Is Fake Information destroying democracy?

Sunday May 19th

Dr Mike Flood has been researching into ‘fake news’ and disinformation and has set up the Fighting Fake website to help raise public awareness of the threat.

In ‘post-truth’ Britain facts and opinions have become interchangeable, and social media and fake websites are used to tout false information, hate speech and conspiracy theories, including material churned out on an industrial scale by hostile foreign powers. This has consequences: it has contributed to a polarisation of opinion, the rise of the Alt Right, and a haemorrhaging of trust in traditional sources of information and authority.

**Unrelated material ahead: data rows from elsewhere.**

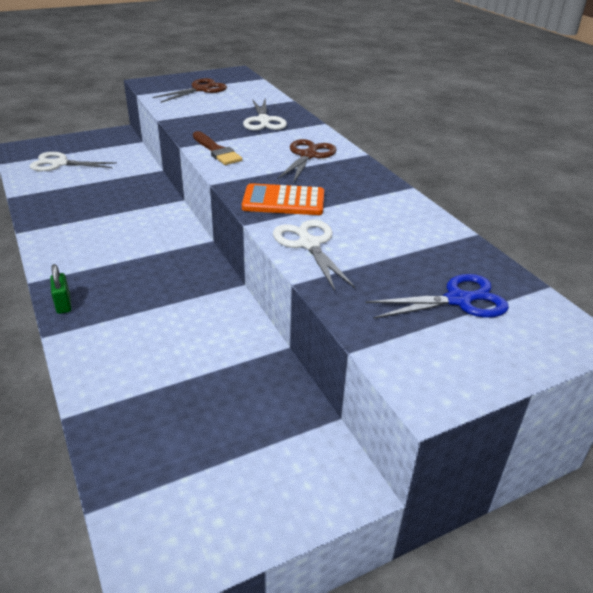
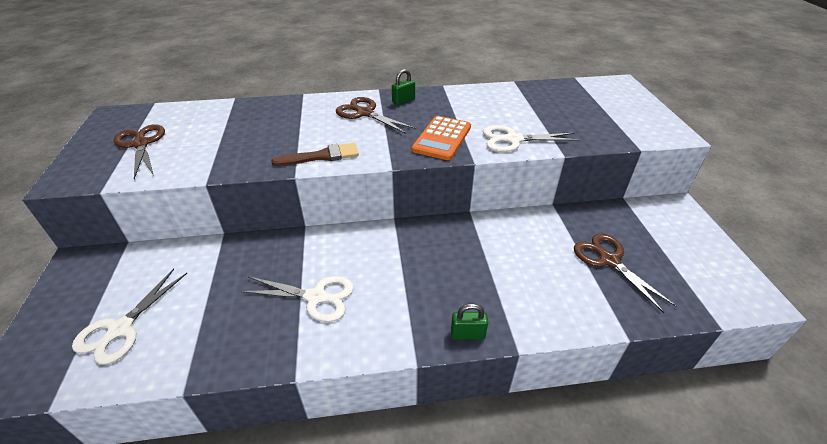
camera: 70 degrees left, 5 degrees up
white scissors [243,99,287,131] -> white scissors moved to [240,276,354,322]
blue scissors [366,274,509,319] -> none
none -> green padlock [392,69,415,106]
none -> brown scissors [574,233,677,313]

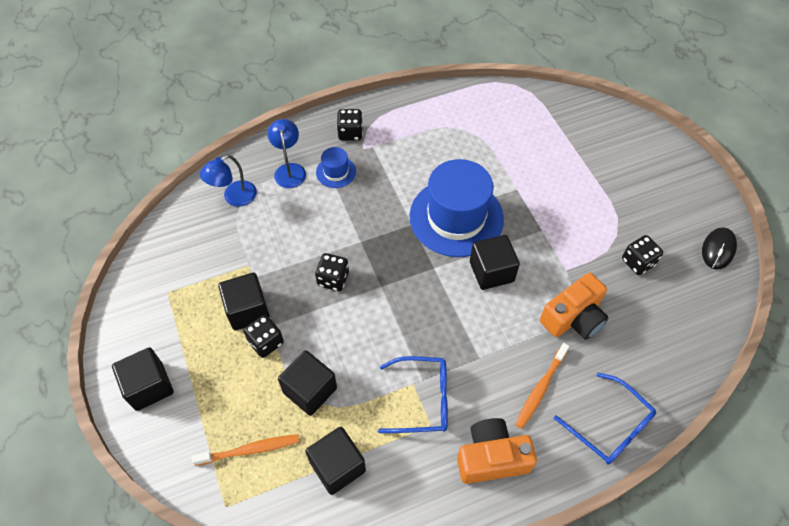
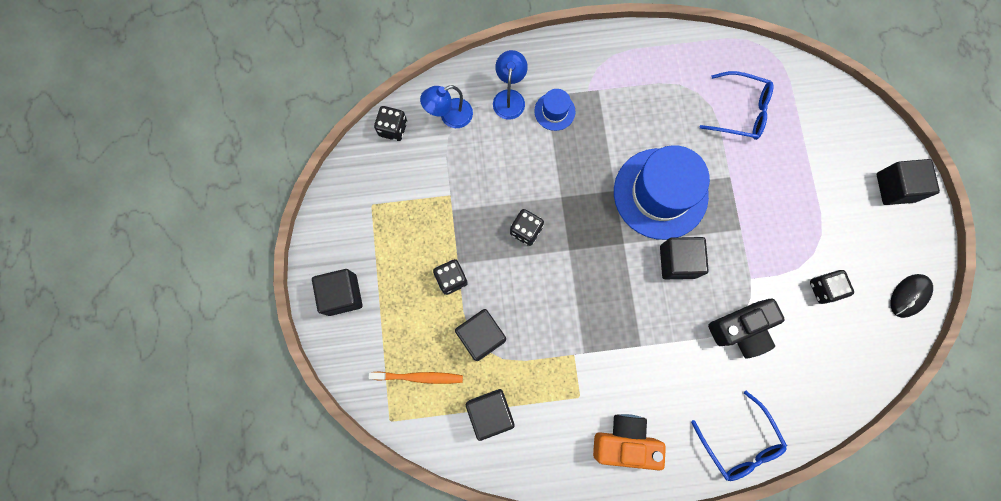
camera: 15 degrees right, 20 degrees up
black cube [218,273,270,330] -> black cube moved to [877,159,940,205]
black dice [337,109,363,141] -> black dice moved to [374,106,407,141]
blue glasses [378,356,448,433] -> blue glasses moved to [700,71,774,140]
orange toothbrush [515,343,569,429] -> none
orange camera [540,273,608,340] -> black camera [708,298,785,358]

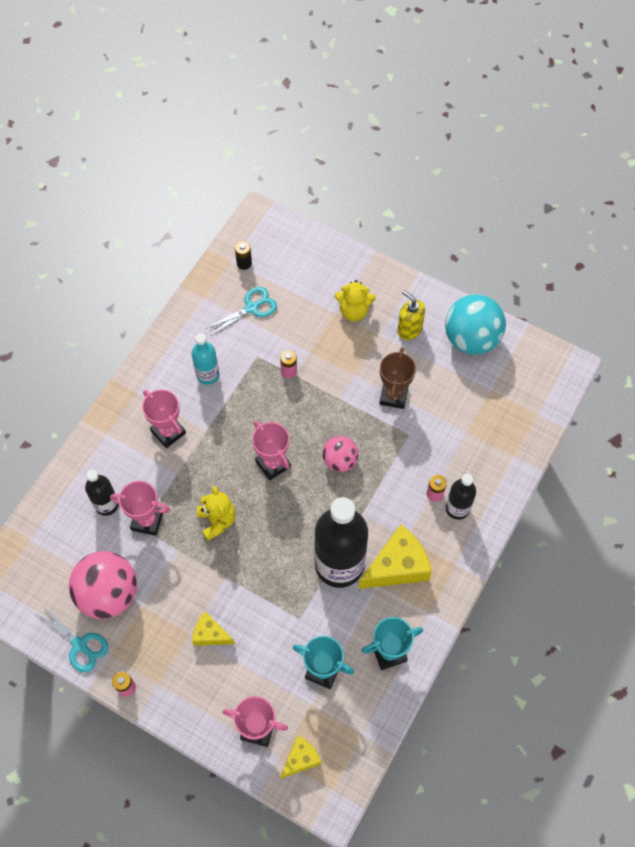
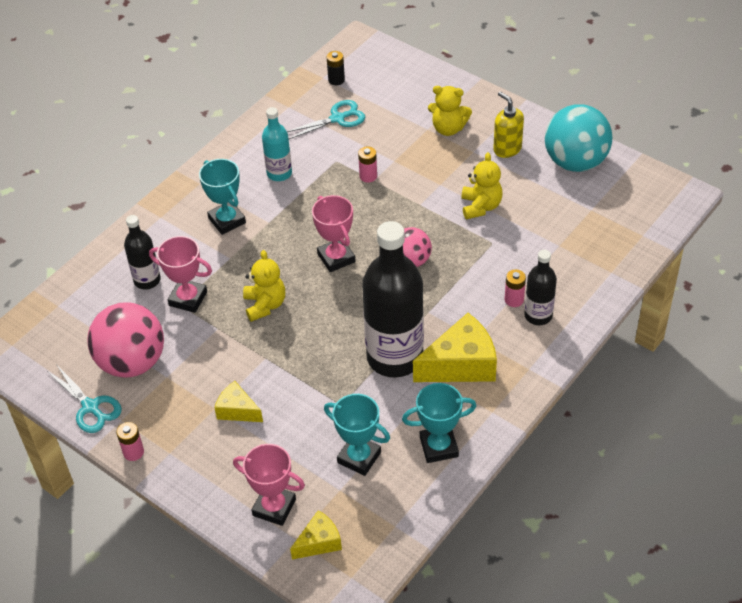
camera: 10 degrees right, 15 degrees down
pink trophy [142,389,186,448] -> turquoise trophy [199,159,246,235]
brown trophy [379,348,416,409] -> yellow teddy bear [461,152,503,219]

Adam Mynott writes about Mike’s talk:

“Anyone who might have glanced at Mike Flood’s website Fighting Fake (www.criticalinformation.org.uk) before coming to hear him address the issue of ‘fake news’ would have known they were in for a fascinating evening, if not a rather worrying one. Mike, who has a background in chemistry, social sciences and education, has spent the last two years probing the rise of ‘fake news’ and assessing its threats. They are legion.

His presentation ranged across an impressive body of research, including definitions of falsehoods: misinformation (mistakes), disinformation (deliberate mistakes), and malinformation (partial truths intended to cause harm); the internet and social media’s role in the dramatic rise of fake news; what – if anything – we can do to protect ourselves; and perhaps inevitably Donald Trump, who is averaging, Mike said, 17 falsehoods every day of his presidency.

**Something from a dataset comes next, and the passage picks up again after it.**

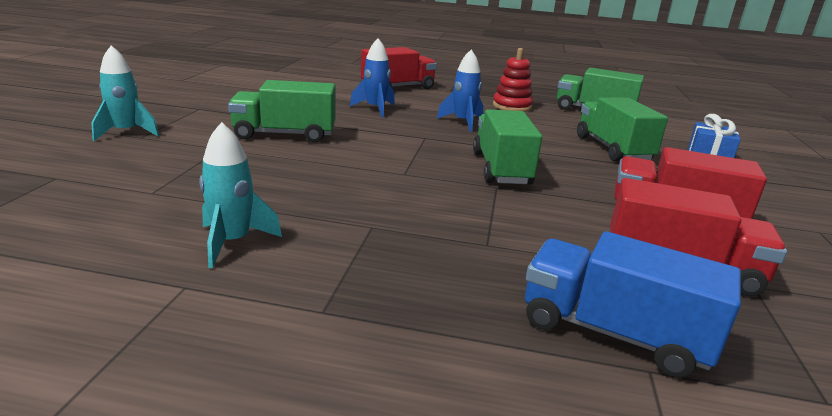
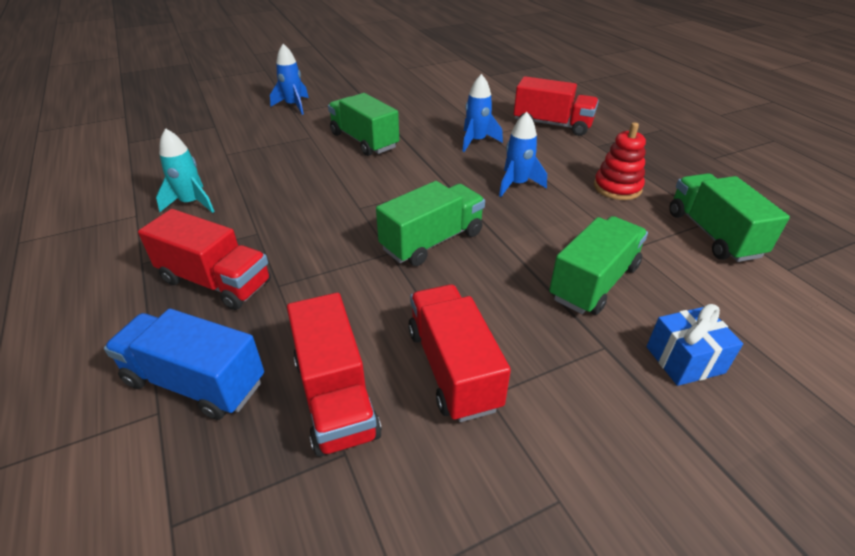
camera: 55 degrees right, 15 degrees up
turquoise rocket [91,45,159,141] -> blue rocket [270,44,309,115]
blue truck [525,231,741,378] -> blue truck turned 60 degrees counterclockwise [104,309,264,420]
none -> red truck [138,209,271,310]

Mike opened his talk saying he wanted the evening to be a dialogue – ‘interruptions and disagreement are welcome’. He was a good as his word and members of the 30 strong audience chipped in, with questions and comments. We heard stout defence of the internet ‘never have we had so much access to information’, considerable concern was expressed about how fake news was going to get worse, and the suggestion that misinformation is nothing new, religion has been at it for thousands of years.

Mike said he was pessimistic about the trajectory of fake news – it is proliferating. We are all victims and, largely through social media, all perpetrators as well. He said he welcomed the growth in some news media of the ‘fact-checking’ business, and said that in the ocean of falsehoods and half-truths there are some islands of hope, but not many.

It was a compelling listen, heavy on fascinating detail and long on insight and analysis. Mike Flood held his audience’s close attention until long after the ergonomoically-challenged seats had rendered lower limbs numb; discussion continued in The Hop Blossom afterwards. “

Mike is chair of Milton Keynes Humanists. He has worked in the non-profit sector for most of his professional career, in adult education, environmental policy and international development.